In deciding Barber, we had to distinguish a case decided just a year before, State v. McKinley, 305 Minn. 297, 232 N.W.2d 906 (1975), in which we held that a Terry-stop was not reasonable. In doing so, we emphasized that the officers in Barber had knowledge of a fact, the bailing wire, which raised their suspicions of ongoing criminal activity due to their experience as police officers. In contrast, in McKinley, the officers had “no specific and articulable facts” which justified their stop of the defendant. McKinley, 232 N.W.2d at 910. Instead, the officers in McKinley had observed the defendant “driving [his] automobile in a lawful manner and within the 10-miles-per hour alley speed limit prescribed by city ordinance,” and after “seizing]” him by summoning him and then putting him in the backseat of the squad car, subjected him to a license check. Id. at 908.

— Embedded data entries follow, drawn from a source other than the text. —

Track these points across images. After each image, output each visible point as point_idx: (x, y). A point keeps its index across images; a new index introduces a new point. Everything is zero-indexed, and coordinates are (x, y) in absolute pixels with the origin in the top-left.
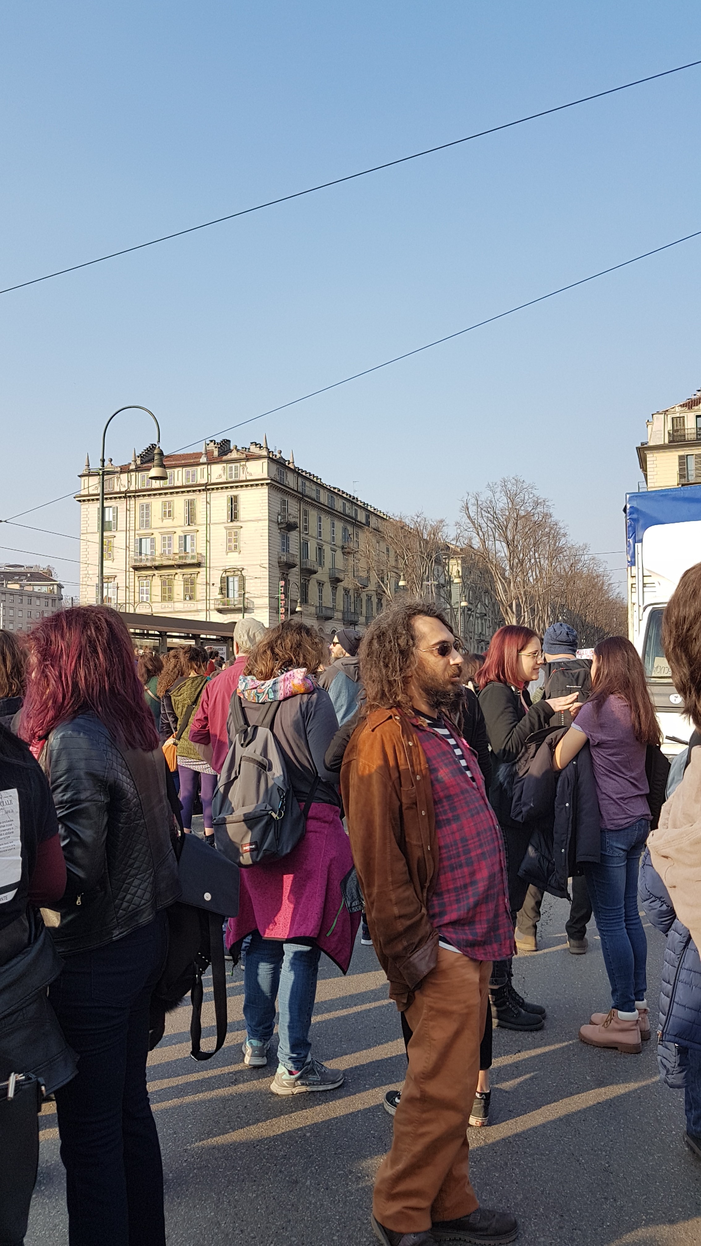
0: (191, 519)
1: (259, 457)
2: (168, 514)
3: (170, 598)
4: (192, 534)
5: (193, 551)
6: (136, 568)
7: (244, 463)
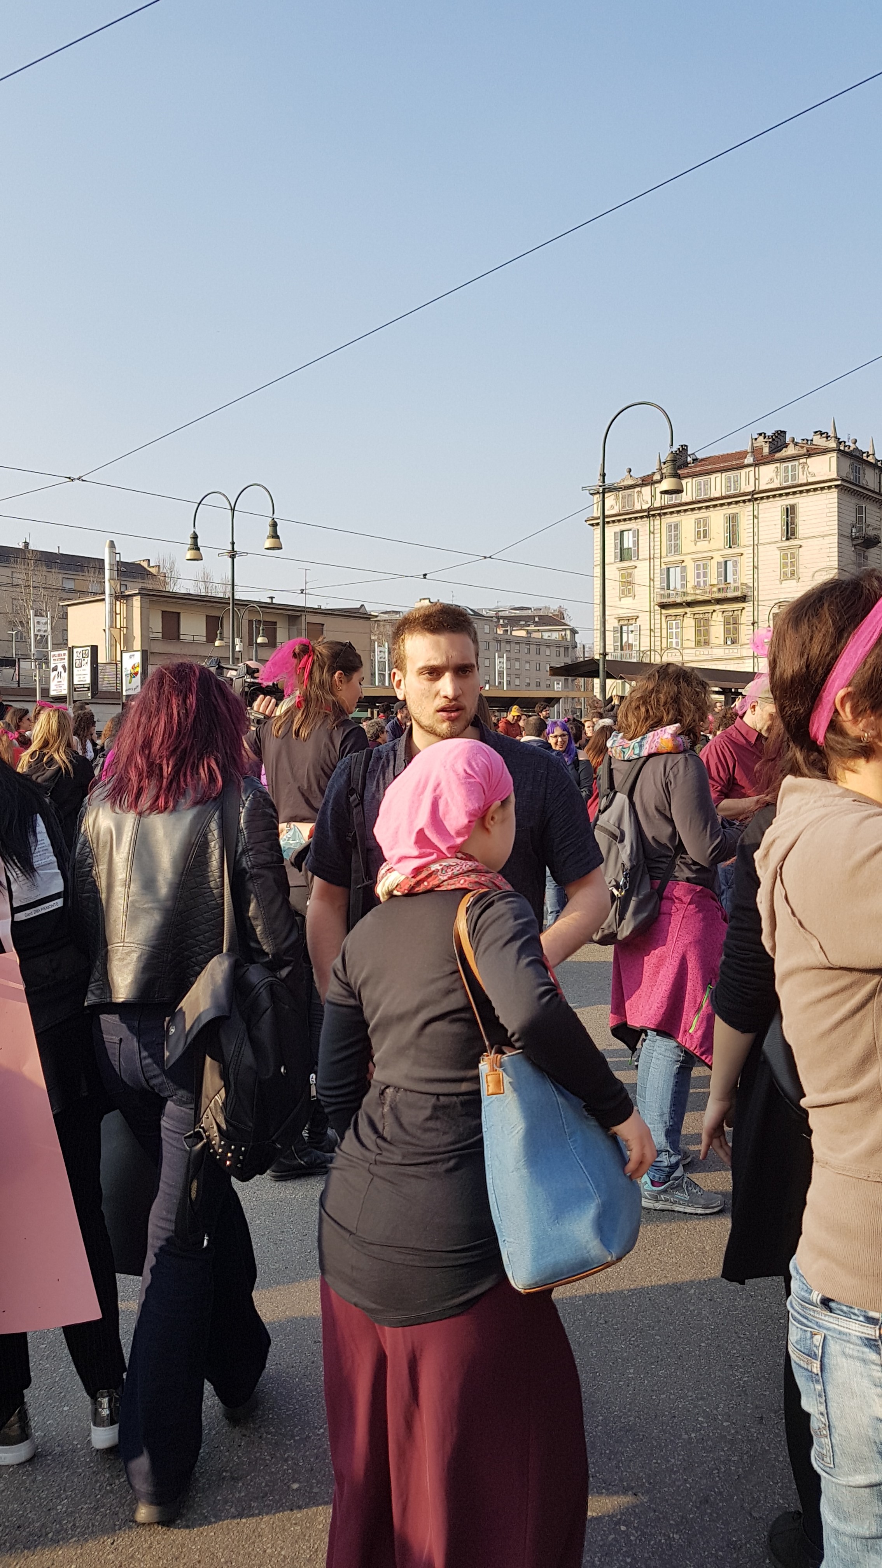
0: (732, 539)
1: (825, 451)
2: (703, 534)
3: (707, 643)
4: (735, 559)
5: (735, 581)
6: (663, 606)
7: (804, 460)
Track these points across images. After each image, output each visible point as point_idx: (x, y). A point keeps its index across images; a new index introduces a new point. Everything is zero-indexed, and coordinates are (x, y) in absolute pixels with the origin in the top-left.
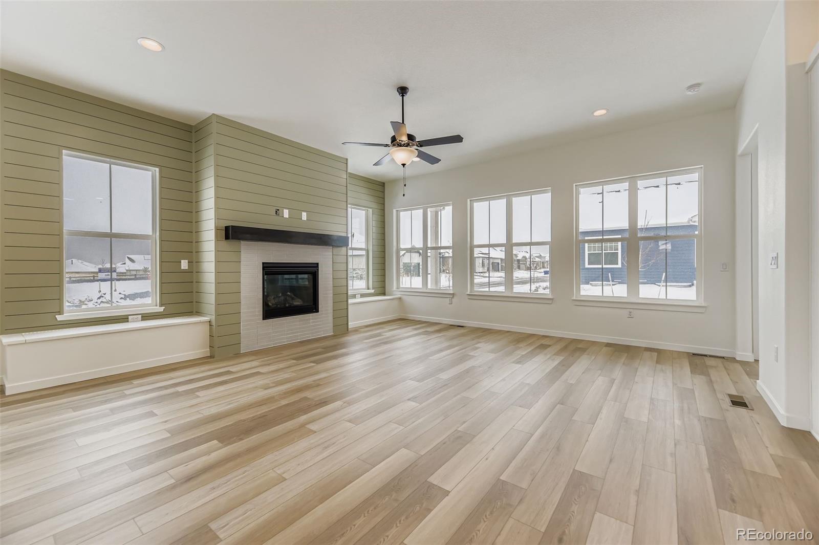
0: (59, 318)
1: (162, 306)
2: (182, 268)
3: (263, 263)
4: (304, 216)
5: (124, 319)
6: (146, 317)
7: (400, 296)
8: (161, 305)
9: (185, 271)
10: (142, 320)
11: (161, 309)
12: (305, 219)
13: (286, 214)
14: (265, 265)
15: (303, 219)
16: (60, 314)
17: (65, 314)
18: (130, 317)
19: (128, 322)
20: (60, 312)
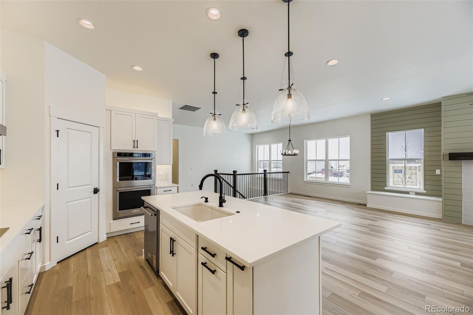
2: (437, 173)
5: (408, 193)
6: (417, 194)
8: (425, 190)
9: (438, 175)
10: (415, 195)
11: (425, 192)
18: (410, 192)
20: (386, 187)
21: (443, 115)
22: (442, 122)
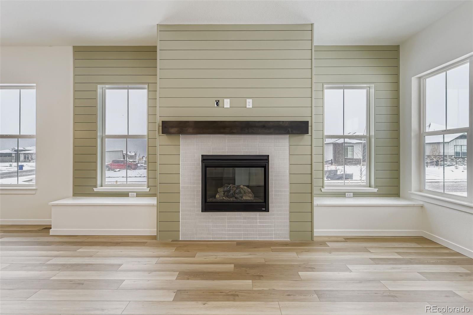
0: (95, 190)
1: (148, 188)
3: (202, 156)
4: (249, 103)
5: (126, 194)
6: (139, 194)
7: (422, 203)
10: (136, 196)
11: (148, 190)
12: (251, 107)
13: (227, 103)
14: (205, 158)
15: (247, 107)
16: (96, 188)
17: (98, 188)
18: (130, 193)
19: (128, 196)
20: (96, 186)
21: (158, 58)
22: (157, 69)
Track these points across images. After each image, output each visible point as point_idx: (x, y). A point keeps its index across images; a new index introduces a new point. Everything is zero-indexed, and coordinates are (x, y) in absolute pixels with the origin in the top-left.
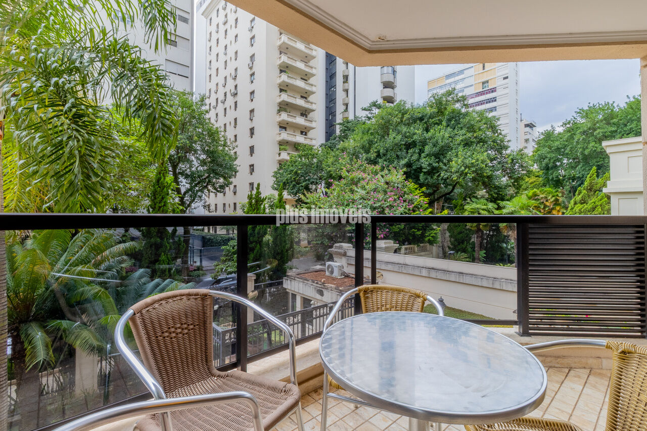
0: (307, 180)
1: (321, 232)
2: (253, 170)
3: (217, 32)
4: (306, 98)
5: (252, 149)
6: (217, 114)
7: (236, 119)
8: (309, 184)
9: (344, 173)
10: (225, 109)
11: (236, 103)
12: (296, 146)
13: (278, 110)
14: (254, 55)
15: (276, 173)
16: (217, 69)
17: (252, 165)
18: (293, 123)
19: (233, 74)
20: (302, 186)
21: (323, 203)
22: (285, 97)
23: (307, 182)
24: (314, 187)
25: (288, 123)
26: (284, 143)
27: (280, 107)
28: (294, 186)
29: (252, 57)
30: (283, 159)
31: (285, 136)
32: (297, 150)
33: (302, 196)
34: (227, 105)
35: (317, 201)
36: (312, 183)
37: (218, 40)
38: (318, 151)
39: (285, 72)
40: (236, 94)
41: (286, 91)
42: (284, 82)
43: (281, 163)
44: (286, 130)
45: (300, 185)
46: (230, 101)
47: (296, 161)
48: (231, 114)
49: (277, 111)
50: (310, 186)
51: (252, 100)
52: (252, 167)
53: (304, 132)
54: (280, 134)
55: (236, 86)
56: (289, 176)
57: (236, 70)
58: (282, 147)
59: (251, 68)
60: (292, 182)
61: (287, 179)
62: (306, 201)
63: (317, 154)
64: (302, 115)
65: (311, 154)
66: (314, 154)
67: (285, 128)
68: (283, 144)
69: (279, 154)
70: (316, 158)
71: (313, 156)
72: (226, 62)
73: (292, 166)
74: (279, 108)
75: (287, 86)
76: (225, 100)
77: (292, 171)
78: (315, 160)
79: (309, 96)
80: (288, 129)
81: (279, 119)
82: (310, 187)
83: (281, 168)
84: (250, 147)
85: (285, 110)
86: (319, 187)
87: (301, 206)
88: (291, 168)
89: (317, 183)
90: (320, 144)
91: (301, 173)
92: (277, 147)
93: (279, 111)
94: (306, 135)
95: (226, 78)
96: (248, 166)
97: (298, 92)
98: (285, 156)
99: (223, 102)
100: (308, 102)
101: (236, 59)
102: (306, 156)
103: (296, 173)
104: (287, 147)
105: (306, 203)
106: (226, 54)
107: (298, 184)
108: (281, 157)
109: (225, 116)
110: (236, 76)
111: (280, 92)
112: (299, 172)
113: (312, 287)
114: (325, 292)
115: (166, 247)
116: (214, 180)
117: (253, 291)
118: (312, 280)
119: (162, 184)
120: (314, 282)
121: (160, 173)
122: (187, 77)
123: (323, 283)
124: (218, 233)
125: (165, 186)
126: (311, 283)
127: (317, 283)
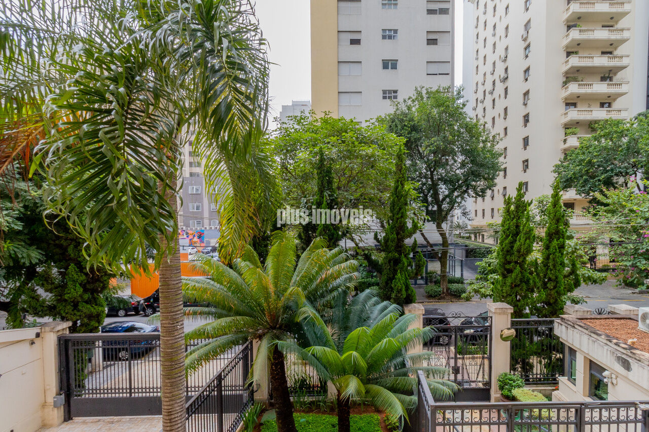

. This case is not like McKinley where there were no specific and articulable facts that raised the suspicions of the officer. Instead, this case is logically indistinguishable from Barber. In Barber, we noted that “[p]olice and patrol officers from then-experience learn to be on the lookout for things such as [license plates held on by bailing wire] because they may suggest criminal activity.” The same logic applies here. The police officers learned from their experience to be on the lookout for broken automobile windows because as the officer in this case testified, it may, as it had in the past for this officer, suggest criminal activity, that the car is stolen. I would affirm the court of appeals.
BLATZ, Chief Justice
(dissenting).
I join in the dissent of Justice GILBERT.
RUSSELL A. ANDERSON, Justice
(dissenting).
I join in the dissent of Justice GILBERT.